Journal de l'année Édition 1995 1995Éd. 1995

Malgré tout, la SNCF espère poursuivre ses investissements destinés à construire de nouvelles lignes TGV, dont la rentabilité doit être inférieure à celles déjà existantes (ainsi, le taux de rentabilité du TGV Est serait de 4 %, en deçà du seuil de 8 % que la SNCF s'était fixé). Or, le réseau ferroviaire à grande vitesse est voué à s'étendre en Europe. À commencer par la Grande-Bretagne avec la mise en service des rames Eurostar. Paris ne sera plus qu'à 3 heures de Londres. En attendant, les trains à grande vitesse de la SNCF desservent 136 villes de l'Hexagone et Paris n'est plus incontournable pour les passagers qui vont du nord au sud, et inversement. En mai, la structure en étoile du réseau de chemin de fer français est prise en défaut grâce à l'interconnexion des lignes TGV Nord, Sud et Atlantique.

SNCF : le grand écart

Avec un déficit de 7,7 milliards de francs en 1993, la SNCF est plus que jamais dans le rouge. La récession et le fiasco de Socrate, le système de réservation électronique lancé en 1993, y sont certes pour beaucoup. Cependant, Jacques Fournier, qui a quitté la présidence de l'entreprise en mai, incrimine d'abord l'indécision des pouvoirs publics, lesquels exigent de la société nationale qu'elle assure son rôle de service public tout en restant à la pointe de la compétition internationale. Entre compétitivité et aménagement du territoire, la SNCF ne saurait fonctionner en « double commande » sans un engagement clair de l'État.

Cocorico !

Au terme d'une lutte acharnée, le TGV français décroche le contrat de 2 milliards de dollars visant à équiper une ligne à grande vitesse en Corée du Sud. La ligne reliera dans 8 ans la ville de Séoul à celle de Pusan, distante de 410 km. Le consortium GEC-Alsthom, qui fournira 46 rames, la signalisation et les systèmes d'électrification, a mis en avant sa longue expérience en matière de train à grande vitesse. Le TGV, qui sillonne la France depuis 12 ans, est le train le plus rapide du monde (300 km/heure en vitesse commerciale). Il est plus léger, plus puissant et plus économique que son principal concurrent : l'ICE, développé par les Allemands de Siemens. Mais ce qui a définitivement permis d'emporter la décision a été le prix. Séoul a encouragé les surenchères. Alors que, en août 1993, GEC-Alsthom avait été choisi – reconnaissant être allé « à l'extrême limite de ses sacrifices financiers » –, les Allemands optent pour de nouvelles propositions financières, inférieures de 10 %. Les Coréens font alors monter les enchères avant de désigner officiellement, une seconde fois, en août, le consortium franco-britannique, lequel a dû concéder d'importants transferts de technologie : la moitié – contre 44 % un an plus tôt – des matériels roulants sera réalisée par la Corée du Sud, qui, ensuite, aura toute liberté de vendre cette technologie pour son propre compte.

L'avion

Reconstruction

Virtuellement en faillite avec 7,5 milliards de francs de déficit et un endettement de 37 milliards. Air France avait besoin d'un électrochoc. Christian Blanc, l'ancien P-DG de la RATP, s'y emploie depuis sa nomination à la tête d'Air France en novembre 1993, après la grève qui avait coûté 1 milliard de francs à la compagnie et qui avait conduit Bernard Attali à la démission.

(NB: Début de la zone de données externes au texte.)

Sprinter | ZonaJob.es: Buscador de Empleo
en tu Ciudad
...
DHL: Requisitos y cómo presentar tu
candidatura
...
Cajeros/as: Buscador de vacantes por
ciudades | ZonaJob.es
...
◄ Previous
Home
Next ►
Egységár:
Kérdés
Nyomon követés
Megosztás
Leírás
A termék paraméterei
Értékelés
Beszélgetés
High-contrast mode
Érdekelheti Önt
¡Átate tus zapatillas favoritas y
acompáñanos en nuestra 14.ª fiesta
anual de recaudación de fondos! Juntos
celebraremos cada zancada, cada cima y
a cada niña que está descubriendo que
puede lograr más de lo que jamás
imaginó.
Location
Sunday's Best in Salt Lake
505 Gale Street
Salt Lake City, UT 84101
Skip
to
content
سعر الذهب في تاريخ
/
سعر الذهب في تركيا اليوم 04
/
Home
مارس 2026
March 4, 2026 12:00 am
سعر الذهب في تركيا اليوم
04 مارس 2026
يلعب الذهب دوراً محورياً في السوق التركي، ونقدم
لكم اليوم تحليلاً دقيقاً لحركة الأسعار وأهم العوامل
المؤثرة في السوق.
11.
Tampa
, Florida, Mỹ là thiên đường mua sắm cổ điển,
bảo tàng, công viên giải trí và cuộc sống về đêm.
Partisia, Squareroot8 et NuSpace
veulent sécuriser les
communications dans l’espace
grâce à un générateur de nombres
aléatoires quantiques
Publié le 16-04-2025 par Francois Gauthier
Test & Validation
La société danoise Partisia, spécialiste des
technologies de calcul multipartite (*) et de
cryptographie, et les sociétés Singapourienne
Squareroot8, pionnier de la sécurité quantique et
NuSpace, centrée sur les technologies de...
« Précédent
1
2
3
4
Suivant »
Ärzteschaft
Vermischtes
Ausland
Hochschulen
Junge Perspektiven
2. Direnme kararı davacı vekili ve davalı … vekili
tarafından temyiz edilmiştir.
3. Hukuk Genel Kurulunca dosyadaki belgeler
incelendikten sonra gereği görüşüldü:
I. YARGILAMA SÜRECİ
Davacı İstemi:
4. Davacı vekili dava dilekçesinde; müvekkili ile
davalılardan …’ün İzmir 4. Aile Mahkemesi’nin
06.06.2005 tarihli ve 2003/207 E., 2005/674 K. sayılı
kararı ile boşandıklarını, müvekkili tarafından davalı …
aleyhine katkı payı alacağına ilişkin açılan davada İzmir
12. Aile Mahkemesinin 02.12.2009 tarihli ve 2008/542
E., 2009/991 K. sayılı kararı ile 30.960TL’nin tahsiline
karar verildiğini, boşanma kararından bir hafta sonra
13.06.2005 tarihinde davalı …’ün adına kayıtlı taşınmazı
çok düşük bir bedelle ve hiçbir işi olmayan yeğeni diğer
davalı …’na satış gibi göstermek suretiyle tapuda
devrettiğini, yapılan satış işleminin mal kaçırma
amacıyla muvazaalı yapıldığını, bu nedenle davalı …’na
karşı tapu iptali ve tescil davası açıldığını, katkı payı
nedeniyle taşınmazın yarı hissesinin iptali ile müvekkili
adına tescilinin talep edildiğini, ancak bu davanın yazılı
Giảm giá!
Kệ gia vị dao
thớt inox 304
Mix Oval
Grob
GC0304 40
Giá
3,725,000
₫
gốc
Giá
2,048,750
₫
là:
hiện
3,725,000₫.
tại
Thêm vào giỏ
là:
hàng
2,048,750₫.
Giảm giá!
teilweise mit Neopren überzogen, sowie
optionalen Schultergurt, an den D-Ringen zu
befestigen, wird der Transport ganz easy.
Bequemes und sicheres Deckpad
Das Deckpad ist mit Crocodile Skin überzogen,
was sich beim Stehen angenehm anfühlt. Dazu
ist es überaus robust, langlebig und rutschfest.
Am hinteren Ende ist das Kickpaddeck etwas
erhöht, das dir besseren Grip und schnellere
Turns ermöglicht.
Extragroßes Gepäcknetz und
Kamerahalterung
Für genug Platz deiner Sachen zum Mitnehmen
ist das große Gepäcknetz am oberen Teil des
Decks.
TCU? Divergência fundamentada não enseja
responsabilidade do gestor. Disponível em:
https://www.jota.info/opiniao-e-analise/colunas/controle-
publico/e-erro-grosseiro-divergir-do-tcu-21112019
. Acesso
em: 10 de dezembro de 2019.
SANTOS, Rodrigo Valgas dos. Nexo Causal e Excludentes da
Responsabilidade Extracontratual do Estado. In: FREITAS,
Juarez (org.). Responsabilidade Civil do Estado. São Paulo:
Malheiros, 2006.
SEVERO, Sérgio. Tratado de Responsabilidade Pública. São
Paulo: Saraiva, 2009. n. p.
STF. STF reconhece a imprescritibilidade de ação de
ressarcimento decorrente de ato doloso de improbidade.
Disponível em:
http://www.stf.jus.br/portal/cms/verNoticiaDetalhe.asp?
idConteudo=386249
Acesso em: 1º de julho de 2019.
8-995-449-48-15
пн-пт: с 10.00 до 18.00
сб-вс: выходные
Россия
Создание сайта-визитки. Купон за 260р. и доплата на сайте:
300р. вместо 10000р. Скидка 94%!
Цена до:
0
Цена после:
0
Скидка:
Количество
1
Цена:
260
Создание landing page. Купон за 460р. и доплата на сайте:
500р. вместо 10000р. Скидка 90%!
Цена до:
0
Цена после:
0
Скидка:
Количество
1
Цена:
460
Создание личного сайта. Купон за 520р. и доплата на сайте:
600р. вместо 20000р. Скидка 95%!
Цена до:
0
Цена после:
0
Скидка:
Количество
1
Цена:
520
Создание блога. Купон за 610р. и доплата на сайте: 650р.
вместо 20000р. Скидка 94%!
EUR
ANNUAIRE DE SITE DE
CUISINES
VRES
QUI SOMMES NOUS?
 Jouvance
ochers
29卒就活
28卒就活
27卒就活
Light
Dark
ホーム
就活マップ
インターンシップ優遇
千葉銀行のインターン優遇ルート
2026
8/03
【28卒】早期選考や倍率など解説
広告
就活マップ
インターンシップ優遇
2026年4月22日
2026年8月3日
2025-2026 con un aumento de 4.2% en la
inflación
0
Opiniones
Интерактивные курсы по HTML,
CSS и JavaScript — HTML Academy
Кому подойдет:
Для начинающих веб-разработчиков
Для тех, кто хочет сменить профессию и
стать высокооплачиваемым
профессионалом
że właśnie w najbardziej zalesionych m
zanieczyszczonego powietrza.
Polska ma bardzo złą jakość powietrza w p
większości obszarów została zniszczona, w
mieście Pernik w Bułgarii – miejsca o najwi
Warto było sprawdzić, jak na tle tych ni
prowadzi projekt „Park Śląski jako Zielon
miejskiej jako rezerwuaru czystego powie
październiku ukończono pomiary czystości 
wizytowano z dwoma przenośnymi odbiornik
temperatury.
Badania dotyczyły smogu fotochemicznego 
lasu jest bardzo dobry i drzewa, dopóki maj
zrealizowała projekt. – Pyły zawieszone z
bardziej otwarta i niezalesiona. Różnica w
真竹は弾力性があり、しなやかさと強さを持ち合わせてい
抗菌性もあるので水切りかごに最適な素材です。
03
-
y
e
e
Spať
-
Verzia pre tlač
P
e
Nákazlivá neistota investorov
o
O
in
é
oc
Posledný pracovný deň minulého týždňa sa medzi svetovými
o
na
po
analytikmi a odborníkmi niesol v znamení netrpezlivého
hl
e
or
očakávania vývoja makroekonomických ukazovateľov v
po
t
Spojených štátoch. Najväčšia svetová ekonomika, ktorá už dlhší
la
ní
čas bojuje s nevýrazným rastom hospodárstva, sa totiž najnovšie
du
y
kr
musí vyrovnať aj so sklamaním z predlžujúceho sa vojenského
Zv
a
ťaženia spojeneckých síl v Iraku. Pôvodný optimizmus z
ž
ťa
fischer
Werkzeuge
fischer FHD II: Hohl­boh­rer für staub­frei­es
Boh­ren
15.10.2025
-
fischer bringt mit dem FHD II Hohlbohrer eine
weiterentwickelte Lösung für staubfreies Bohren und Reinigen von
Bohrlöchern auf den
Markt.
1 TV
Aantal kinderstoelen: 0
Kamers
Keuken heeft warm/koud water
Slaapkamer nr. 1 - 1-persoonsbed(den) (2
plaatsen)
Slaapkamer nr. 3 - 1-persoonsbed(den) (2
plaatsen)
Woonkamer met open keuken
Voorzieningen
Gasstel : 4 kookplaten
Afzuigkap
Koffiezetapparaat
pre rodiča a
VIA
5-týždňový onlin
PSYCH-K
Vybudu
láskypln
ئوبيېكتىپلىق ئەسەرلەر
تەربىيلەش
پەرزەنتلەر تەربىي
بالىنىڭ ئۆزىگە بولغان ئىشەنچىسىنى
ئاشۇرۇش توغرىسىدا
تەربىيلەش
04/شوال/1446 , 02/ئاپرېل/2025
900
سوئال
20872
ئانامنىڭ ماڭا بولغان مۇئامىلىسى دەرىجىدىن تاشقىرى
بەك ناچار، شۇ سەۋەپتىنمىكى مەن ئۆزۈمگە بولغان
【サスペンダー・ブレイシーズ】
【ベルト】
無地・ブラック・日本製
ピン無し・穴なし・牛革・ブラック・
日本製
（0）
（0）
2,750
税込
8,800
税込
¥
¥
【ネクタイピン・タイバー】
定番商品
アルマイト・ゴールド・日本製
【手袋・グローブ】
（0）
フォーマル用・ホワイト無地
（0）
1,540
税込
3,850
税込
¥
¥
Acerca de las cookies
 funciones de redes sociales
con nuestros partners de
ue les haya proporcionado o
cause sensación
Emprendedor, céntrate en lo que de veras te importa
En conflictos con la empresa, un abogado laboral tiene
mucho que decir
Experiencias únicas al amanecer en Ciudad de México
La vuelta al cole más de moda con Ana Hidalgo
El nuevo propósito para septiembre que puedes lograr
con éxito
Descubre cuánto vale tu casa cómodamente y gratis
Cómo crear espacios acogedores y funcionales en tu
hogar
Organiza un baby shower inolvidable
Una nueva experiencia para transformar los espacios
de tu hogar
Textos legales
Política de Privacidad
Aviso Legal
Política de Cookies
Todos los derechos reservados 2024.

M. Blanc se propose de « reconstruire » Air France. Son plan prévoit 5 000 suppressions d'emploi mais aucun licenciement, le gel des salaires pendant 3 ans et l'augmentation du temps de travail afin d'améliorer la productivité de l'entreprise de 30 % en 3 ans. Pour avoir les coudées franches, le nouveau président organise un référendum et met sa démission dans la balance. Au printemps, les personnels lui accordent leur confiance à plus de 80 %. Ce « plébiscite » ouvre la voie à la recapitalisation de 20 milliards de francs promise par l'État. La Commission européenne donne rapidement son aval. Christian Blanc possède alors toutes les cartes pour réorganiser le groupe Air France. Il crée les CDR (Centre de résultat), entités autonomes responsables de leurs personnels, de leurs avions, de leurs produits et de leur gestion. Il existe un CDR pour chaque zone géographique et pour chaque activité. Les personnels navigants sont inquiets de voir leurs conditions de travail totalement redéfinies. Air France déménage de ses bureaux de la gare Montparnasse pour s'installer à Roissy, au bord des pistes.